Theoretical Predictions Support the Role of Basal Protrusions in Patterning Differentiation Through Delta-Notch-Mediated Lateral Inhibition

(A–C) Histograms of the distributions of the distance between successive differentiation events predicted by theoretical model assuming a random distribution of differentiation events (A) (mean ± SD, 40.90 ± 21.55 μm), assuming lateral inhibition signaling occurs through basal protrusions of wild-type length (B) (mean ± SD, 54.53 ± 18.92 μm), or, assuming lateral inhibition signaling occurs through basal protrusions of lamc1 length (C) (mean ± SD, 46.32 ± 18.68 μm).

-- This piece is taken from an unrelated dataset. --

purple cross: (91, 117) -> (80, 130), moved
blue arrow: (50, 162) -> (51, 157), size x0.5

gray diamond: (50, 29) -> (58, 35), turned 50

(D) Box-and-whisker plots of the distance between successive differentiation events under various in vivo conditions and model predictions. The Kolmogorov-Smirnov test was used to compare wild-type and lamc1 distribution (p-value = 0.000167), wild-type and predicted random distribution (p-value < E⁻¹²), lamc1 mutant and predicted random distribution (p-value = 9.6E⁻⁷), wild-type and predicted distribution when basal protrusions of wild-type length convey lateral inhibition (p-value = 0.121), and lamc1 mutant and predicted distributions when shorter and slower (lamc1 length and dynamics) basal protrusions convey lateral inhibition (p-value = 0.181).

(E) Predicted relationship between the average maximum length of basal protrusions and the mean distance between sequential differentiation events.